• _SOURCE DATA_:
######

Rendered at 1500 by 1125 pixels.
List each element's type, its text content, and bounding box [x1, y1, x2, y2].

######

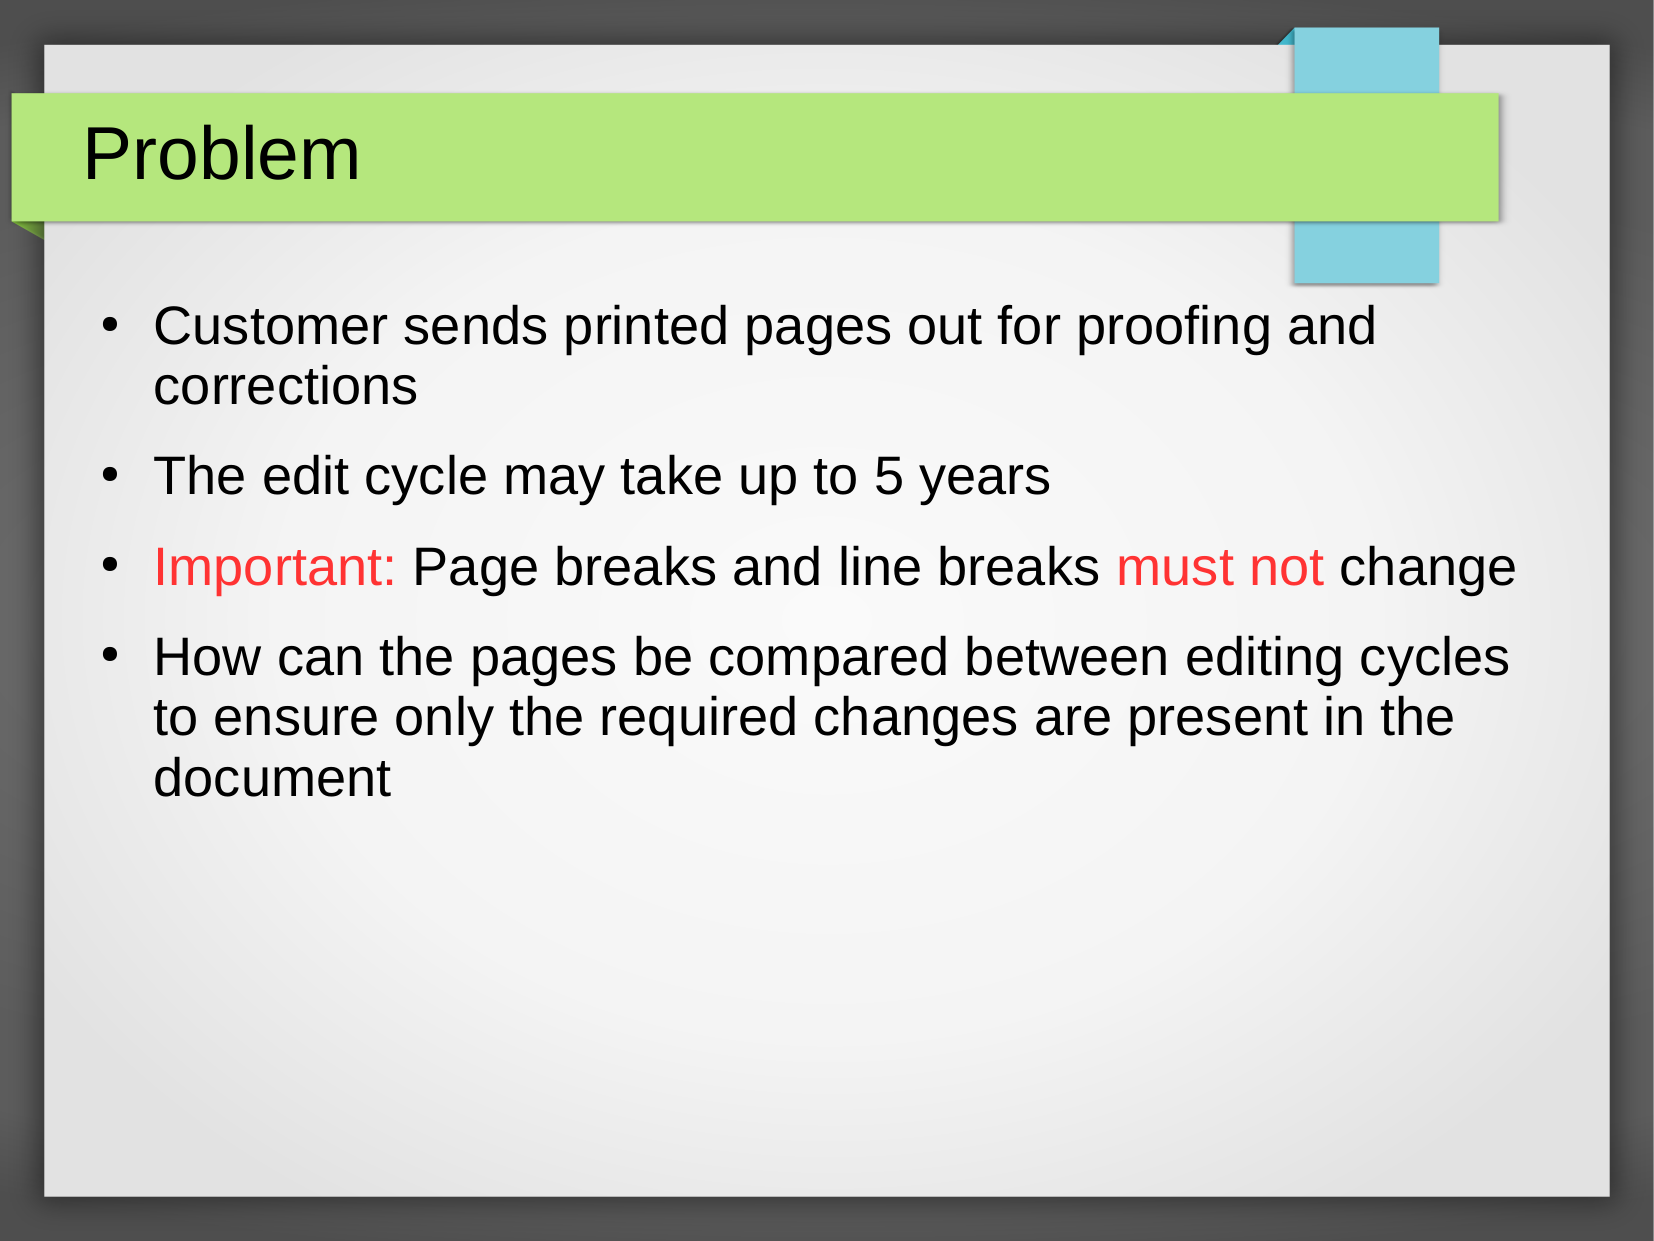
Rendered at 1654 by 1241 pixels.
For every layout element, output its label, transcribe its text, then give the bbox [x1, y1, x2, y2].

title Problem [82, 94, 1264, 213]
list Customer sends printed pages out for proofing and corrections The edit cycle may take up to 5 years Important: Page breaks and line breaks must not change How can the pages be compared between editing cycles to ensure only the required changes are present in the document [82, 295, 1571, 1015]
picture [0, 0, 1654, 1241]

######

• _STATED GOAL_: Return, without any change, the lines from the one containing "Rendered at 1500 by 1125 pixels." up to and including the one containing "List each element's".

• _FINAL RESULT_:
Rendered at 1500 by 1125 pixels.
List each element's type, its text content, and bounding box [x1, y1, x2, y2].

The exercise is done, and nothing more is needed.